Gasolution GmbH
General Terms and Conditions
of Gasolution GmbH for maintenance and service work
Section 1 – Scope
- These General Terms and Conditions apply to all contracts for maintenance and/or service work between Gasolution GmbH as contractor and the customer as client. They apply only where the client is a business operator within the meaning of Section 14 of the German Civil Code (BGB), a legal entity under public law, or a special fund under public law. Unless otherwise agreed, the version valid at the time the order is placed, or the version most recently communicated to the client in text form, shall also apply to future contracts of the same kind without our having to refer to it again in each individual case.
- Our General Terms and Conditions apply exclusively. Any terms of the client that deviate from, conflict with, or supplement ours become part of the contract only if and to the extent we have expressly agreed to their application. This requirement of consent applies in every case, including where the client refers to its own terms when placing an order and we do not expressly object.
- Individual agreements (e.g. framework supply agreements, quality assurance agreements, cooperation agreements) and the details in our order confirmation take precedence over these General Terms and Conditions.

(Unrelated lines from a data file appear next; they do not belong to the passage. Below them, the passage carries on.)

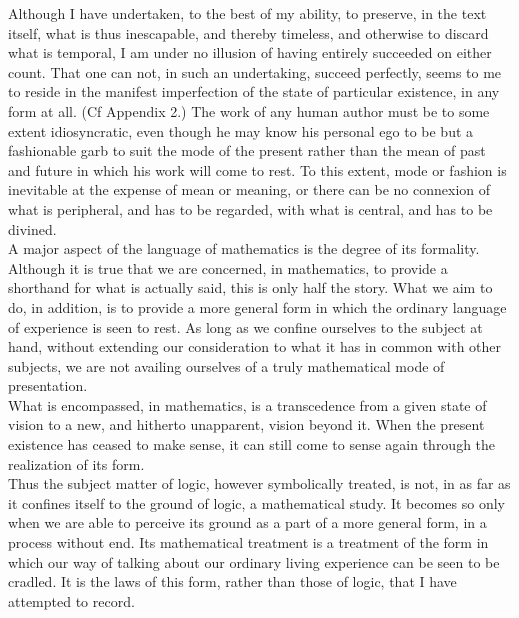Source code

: \documentclass[a4paper]{article}
\theoremstyle{remark}
\begin{document}
Although  I  have  undertaken,  to  the  best  of  my  ability,  to  preserve, in the  text  itself, what  is thus  inescapable, and  thereby  timeless, and  otherwise  to  discard  what  is temporal,  I am  under  no  illusion  of  having  entirely  succeeded  on  either  count.  That  one  can  not,  in  such  an  undertaking,  succeed  perfectly,  seems  to  me  to  reside  in  the  manifest   imperfection   of  the  state   of   particular   existence,   in  any  form  at  all.  (Cf  Appendix  2.)  The  work   of   any   human   author   must   be  to   some   extent   idio­syncratic,  even  though  he may know his personal ego to  be but  a  fashionable  garb  to  suit  the mode  of the  present  rather  than  the  mean  of  past  and  future  in  which  his  work  will  come  to  rest.  To  this  extent,  mode  or  fashion  is  inevitable  at  the  expense  of  mean  or  meaning,  or  there  can  be  no  connexion   of  what  is  peripheral,  and  has  to  be  regarded,  with  what  is  central,  and  has  to  be  divined. \\

A  major  aspect  of  the  language  of  mathematics  is  the  degree  of  its  formality.  Although  it  is  true  that  we  are  concerned,  in  mathematics,  to  provide  a  shorthand  for  what  is  actually  said,  this  is  only  half  the  story.  What  we  aim  to  do,  in  addition,  is  to  provide  a  more  general  form  in  which  the  ordinary  language  of  experience  is  seen  to  rest.  As  long  as  we  confine  ourselves  to  the  subject  at  hand,  without   extending  our  consideration   to   what  it  has  in  common  with  other  subjects,  we are  not  availing  ourselves  of  a  truly  mathematical  mode  of  presentation.  \\

What  is encompassed,  in mathematics,  is a transcedence  from  a  given  state  of  vision  to  a  new,  and  hitherto  unapparent,  vision  beyond  it. When  the present  existence has ceased  to make  sense,  it  can  still  come  to  sense  again  through  the  realization  of  its  form. \\

Thus   the   subject   matter   of   logic,   however    symbolically    treated,  is  not,  in  as  far  as  it  confines  itself  to  the  ground   of   logic,  a  mathematical  study.  It  becomes  so  only  when  we  are  able  to  perceive  its  ground  as  a  part  of  a  more  general  form,  in   a   process   without   end.   Its   mathematical   treatment   is   a   treatment  of  the  form  in  which  our  way  of  talking  about  our  ordinary  living  experience  can  be  seen  to  be  cradled.  It  is  the  laws of this form, rather than those of logic, that  I have  attempted  to  record. \\
\end{document}
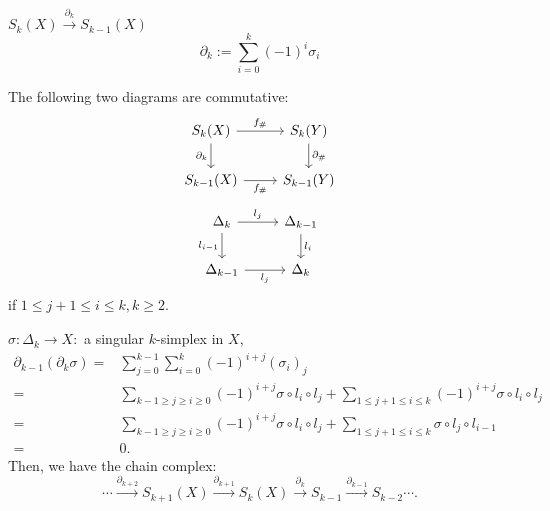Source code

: \begin{definition}
 $S_k(X)\xrightarrow{\partial_k}S_{k-1}(X)$ 
 \[
   \partial_k:=\sum_{i=0}^{k} (-1)^{i}\sigma_i
 \] 
\end{definition}
\begin{exercise}
  The following two diagrams are commutative:
  \[
  \begin{tikzcd}
    S_k(X)\arrow{r}{f_{\#}} \arrow[swap]{d}{\partial_k} &S_k(Y)\arrow{d}{\partial_{\#}} \\
    S_{k-1}(X)\arrow[swap]{r}{f_{\#}} & S_{k-1}(Y)
  \end{tikzcd}
  \]
  \[
 \begin{tikzcd}
   \Delta_k \arrow[swap]{d}{l_{i-1}} \arrow{r}{l_j}&\Delta_{k-1}\arrow{d}{l_i}\\
   \Delta_{k-1}\arrow[swap]{r}{l_j}&\Delta_{k} 
 \end{tikzcd} 
  \] 
  if $1\le j+1\le i\le k, k\ge2$.
\end{exercise}
\begin{definition}
  $\sigma:\Delta_k\to X:$ a singular $k$-simplex in $X$,
  \begin{align*}
    \partial_{k-1}\left( \partial_k\sigma \right) =&\sum_{j=0}^{k-1} \sum_{i=0}^{k} (-1)^{i+j}(\sigma_i)_j\\
    =& \sum_{k-1\ge j\ge i\ge 0}^{} (-1)^{i+j}\sigma\circ l_i\circ l_j+\sum_{1\le j+1\le i\le k}^{} (-1)^{i+j}\sigma\circ l_i\circ l_j\\
    =&\sum_{k-1\ge j\ge i\ge 0}^{} (-1)^{i+j}\sigma\circ l_i\circ l_j+\sum_{1\le j+1\le i\le k}^{} \sigma\circ l_j\circ l_{i-1}\\
    =&0
  .\end{align*}
Then, we have the chain complex:
\[
  \cdots\xrightarrow{\partial_{k+2}}S_{k+1}(X)\xrightarrow{\partial_{k+1}} S_{k}(X)\xrightarrow{\partial_k} S_{k-1}\xrightarrow{\partial_{k-1}}S_{k-2}\cdots.
\] 
\end{definition}
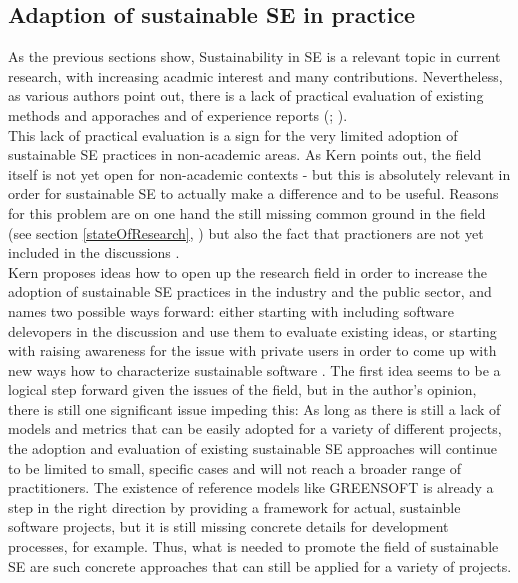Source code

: \documentclass[oribibl]{llncs}
\begin{document}
\subsection{Adaption of sustainable SE in practice}%
As the previous sections show, Sustainability in SE is a relevant topic in current research, with increasing acadmic interest and many contributions. Nevertheless, as various authors point out, there is a lack of practical evaluation of existing methods and apporaches and of experience reports (\cite{penzenstadler_sustainability_2012}; \cite{penzenstadler_systematic_2014}).\\ %
This lack of practical evaluation is a sign for the very limited adoption of sustainable SE practices in non-academic areas. As Kern \cite{kern_how_2016} points out, the field itself is not yet open for non-academic contexts - but this is absolutely relevant in order for sustainable SE to actually make a difference and to be useful. Reasons for this problem are on one hand the still missing common ground in the field (see section \ref{stateOfResearch}, %
\cite{kern_how_2016}) but also the fact that practioners are not yet included in the discussions \cite{kern_how_2016}.\\
Kern proposes ideas how to open up the research field in order to increase the adoption of sustainable SE practices in the industry and the public sector, and names two possible ways forward: either starting with including software delevopers in the discussion and use them to evaluate existing ideas, or starting with raising awareness for the issue with private users in order to come up with new ways how to characterize sustainable software \cite{kern_how_2016}. The first idea seems to be a logical step forward given the issues of the field, but in the author's opinion, there is still one significant issue impeding this: As long as there is still a lack of models and metrics that can be easily adopted for a variety of different projects, the adoption and evaluation of existing sustainable SE approaches will continue to be limited to small, specific cases and will not reach a broader range of practitioners. The existence of reference models like GREENSOFT is already a step in the right direction by providing a framework for actual, sustainble software projects, but it is still missing concrete details for development processes, for example. Thus, what is needed to promote the field of sustainable SE are such concrete approaches that can still be applied for a variety of projects. %
\end{document}
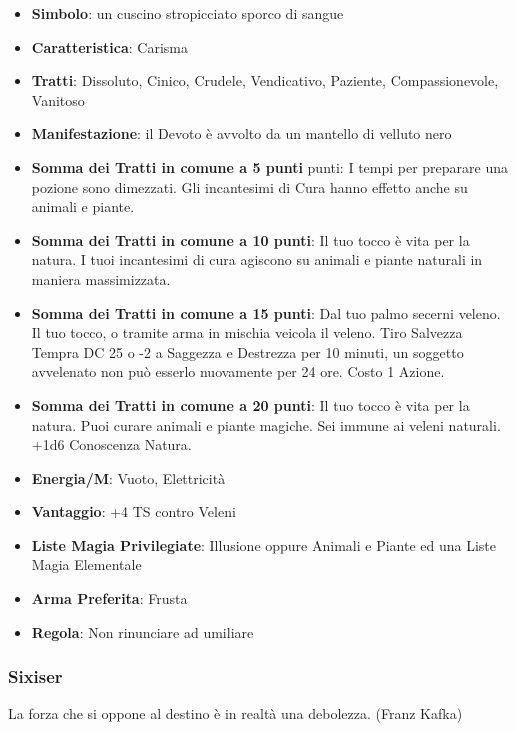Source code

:\begin{multicols}{2}
\begin{itemize}[leftmargin=*] \setlength{\itemsep}{0pt}
\item \textbf{Simbolo}: un cuscino stropicciato sporco di sangue
\item \textbf{Caratteristica}: Carisma
\item \textbf{Tratti}: Dissoluto, Cinico, Crudele, Vendicativo, Paziente, Compassionevole, Vanitoso
\item \textbf{Manifestazione}: il Devoto è avvolto da un mantello di velluto nero
\item \textbf{Somma dei Tratti in comune a 5 punti} punti: I tempi per preparare una pozione sono dimezzati. Gli incantesimi di Cura hanno effetto anche su animali e piante.
\item \textbf{Somma dei Tratti in comune a 10 punti}: Il tuo tocco è vita per la natura. I tuoi incantesimi di cura agiscono su animali e piante naturali in maniera massimizzata.
\item \textbf{Somma dei Tratti in comune a 15 punti}: Dal tuo palmo secerni veleno. Il tuo tocco, o tramite arma in mischia veicola il veleno. Tiro Salvezza Tempra DC 25 o -2 a Saggezza e Destrezza per 10 minuti, un soggetto avvelenato non può esserlo nuovamente per 24 ore. Costo 1 Azione.
\item \textbf{Somma dei Tratti in comune a 20 punti}: Il tuo tocco è vita per la natura. Puoi curare animali e piante magiche. Sei immune ai veleni naturali. +1d6 Conoscenza Natura.
\item \textbf{Energia/M}: Vuoto, Elettricità
\item \textbf{Vantaggio}: +4 TS contro Veleni
\item \textbf{Liste Magia Privilegiate}: Illusione oppure Animali e Piante ed una Liste Magia Elementale
\item \textbf{Arma Preferita}: Frusta
\item \textbf{Regola}: Non rinunciare ad umiliare
\end{itemize}

\subsubsection{Sixiser}\label{sixiser}\hypertarget{sixiser}{}

\begin{enfasi}{
La forza che si oppone al destino è in realtà una debolezza. (Franz Kafka)

\medskip

}
\end{enfasi}
\end{multicols}
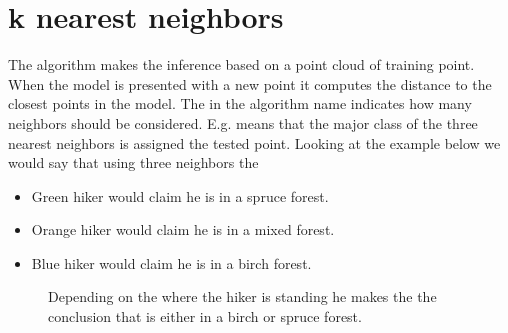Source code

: \documentclass[letterpaper,10pt,english]{sphinxmanual}
\begin{document}
\section{k nearest neighbors}
\label{\detokenize{ML4NeutronImageSegmentation:k-nearest-neighbors}}
The  algorithm makes the inference based on a point cloud of training point. When the model is presented with a new point it computes the distance to the closest points in the model. The  in the algorithm name indicates how many neighbors should be considered. E.g.  means that the major class of the three nearest neighbors is assigned the tested point. Looking at the example below we would say that using three neighbors the
\begin{itemize}
\item {} 
Green hiker would claim he is in a spruce forest.

\item {} 
Orange hiker would claim he is in a mixed forest.

\item {} 
Blue hiker would claim he is in a birch forest.

\end{itemize}

\begin{figure}[htbp]
\centering
\capstart

\noindent{}
\caption{Depending on the where the hiker is standing he makes the the conclusion that is either in a birch or spruce forest.}\label{\detokenize{ML4NeutronImageSegmentation:id16}}\end{figure}
\end{document}
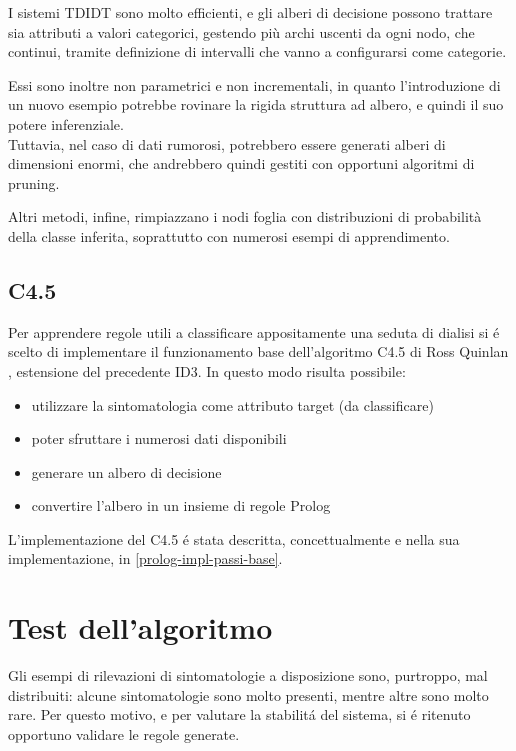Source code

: \documentclass[preprint]{acm_proc_article-sp}
\begin{document}
I sistemi TDIDT sono molto efficienti, e gli alberi di decisione possono trattare sia attributi a valori categorici, gestendo più archi uscenti da ogni nodo, che continui, tramite definizione di intervalli che vanno a configurarsi come categorie.

Essi sono inoltre non parametrici e non incrementali, in quanto l'introduzione di un nuovo esempio potrebbe rovinare la rigida struttura ad albero, e quindi il suo potere inferenziale.\\
Tuttavia, nel caso di dati rumorosi, potrebbero essere generati alberi di dimensioni enormi, che andrebbero quindi gestiti con opportuni algoritmi di pruning.

Altri metodi, infine, rimpiazzano i nodi foglia con distribuzioni di probabilità della classe inferita, soprattutto con numerosi esempi di apprendimento.

\subsection{C4.5}
Per apprendere regole utili a classificare appositamente una seduta di dialisi si \'e scelto di implementare il funzionamento base dell'algoritmo C4.5 di Ross Quinlan \cite{Quinlan:1993:CPM:583200} \cite{Salzberg:1994:BRC:198277.637825}, estensione del precedente ID3\cite{Mitchell:1997:ML:541177}. In questo modo risulta possibile:
\begin{itemize}
\item utilizzare la sintomatologia come attributo target (da classificare)
\item poter sfruttare i numerosi dati disponibili
\item generare un albero di decisione
\item convertire l'albero in un insieme di regole Prolog
\end{itemize}

L'implementazione del C4.5 \'e stata descritta, concettualmente e nella sua implementazione, in \ref{prolog-impl-passi-base}.

\section{Test dell'algoritmo}
Gli esempi di rilevazioni di sintomatologie a disposizione sono, purtroppo, mal distribuiti: alcune sintomatologie sono molto presenti, mentre altre sono molto rare.
Per questo motivo, e per valutare la stabilit\'a del sistema, si \'e ritenuto opportuno validare le regole generate.
\end{document}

- Legally significant declarations and notices from the client relating to the contract (e.g. setting a deadline, notice of defects, withdrawal or reduction) must be made in writing. "In writing" for the purposes of these terms includes written and text form (e.g. letter, email, fax). Statutory formal requirements and any further evidence required, particularly where there is doubt as to the identity of the party making the declaration, remain unaffected.
- References to the applicability of statutory provisions are for clarification only. The statutory provisions therefore apply even without such clarification, unless directly amended or expressly excluded in these General Terms and Conditions.
Section 2 – Conclusion and Content of the Contract
- The scope of the maintenance/service work owed is determined by the respective order relationship.
- Our offers are subject to change and non-binding, unless bindingness is expressly declared in writing.
Section 3 – Remuneration
- Payment for our services is due, without deduction, within 14 days of invoicing and delivery or acceptance. We are entitled at any time, including within an ongoing business relationship, to carry out services wholly or partly only against advance payment. We will declare any such reservation at the latest with the order confirmation.
- The client has rights of set-off or retention only to the extent that its claim has been finally established by a court or is undisputed. In the event of defects in our services, the client’s counter-rights remain unaffected.
- If, after conclusion of the contract, it becomes apparent (e.g. through a petition to open insolvency proceedings) that our claim to payment is jeopardised by the client’s inability to pay, we are entitled, in accordance with statutory provisions, to refuse performance and – where applicable after setting a deadline – to withdraw from the contract (Section 321 BGB). Statutory provisions on dispensing with the need to set a deadline remain unaffected.
Section 4 – Client Cooperation/Default of Acceptance
- If the client falls into default of acceptance, fails to perform an act of cooperation, or our performance is delayed for other reasons attributable to the client, we are entitled to claim compensation for the resulting damage, including any additional expenses.
- Unless otherwise agreed, the client shall provide us with the technical documentation required for the equipment to be serviced and any other documents needed to carry out the order.
Section 5 – Liability
- Unless otherwise stated in these General Terms and Conditions, including the provisions below, we are liable for breaches of contractual or non-contractual duties in accordance with statutory provisions.
- We are liable for damages – irrespective of the legal grounds – on the basis of fault, in cases of intent and gross negligence. In cases of simple negligence, and subject to statutory limitations of liability (e.g. care in one’s own affairs; minor breach of duty), we are liable only
- a) for damages arising from injury to life, body or health;
- b) for damages arising from the breach of a material contractual obligation (an obligation whose fulfilment is essential to the proper performance of the contract in the first place and on whose observance the contractual partner regularly relies and may rely); in this case, however, our liability is limited to compensation for foreseeable, typically occurring damage.
- The limitations of liability arising from paragraph 2 also apply in favour of third parties and in the event of breaches of duty by persons (including for their benefit) whose fault we are responsible for under statutory provisions.
Section 6 – Governing Law and Place of Jurisdiction
- These General Terms and Conditions and the contractual relationship between us and the client are governed by the law of the Federal Republic of Germany.
- If the client is a merchant within the meaning of the German Commercial Code, a legal entity under public law, or a special fund under public law, our place of business in Unna shall be the exclusive – including international – place of jurisdiction for all disputes arising directly or indirectly from the contractual relationship. The same applies if the client is a business operator within the meaning of Section 14 BGB. We are, however, in all cases also entitled to bring an action at the place of performance of the obligation or at the client’s general place of jurisdiction. Overriding statutory provisions, in particular regarding exclusive jurisdiction, remain unaffected.
This English page is a courtesy translation of the German General Terms and Conditions. In case of any discrepancy, the German version is legally binding.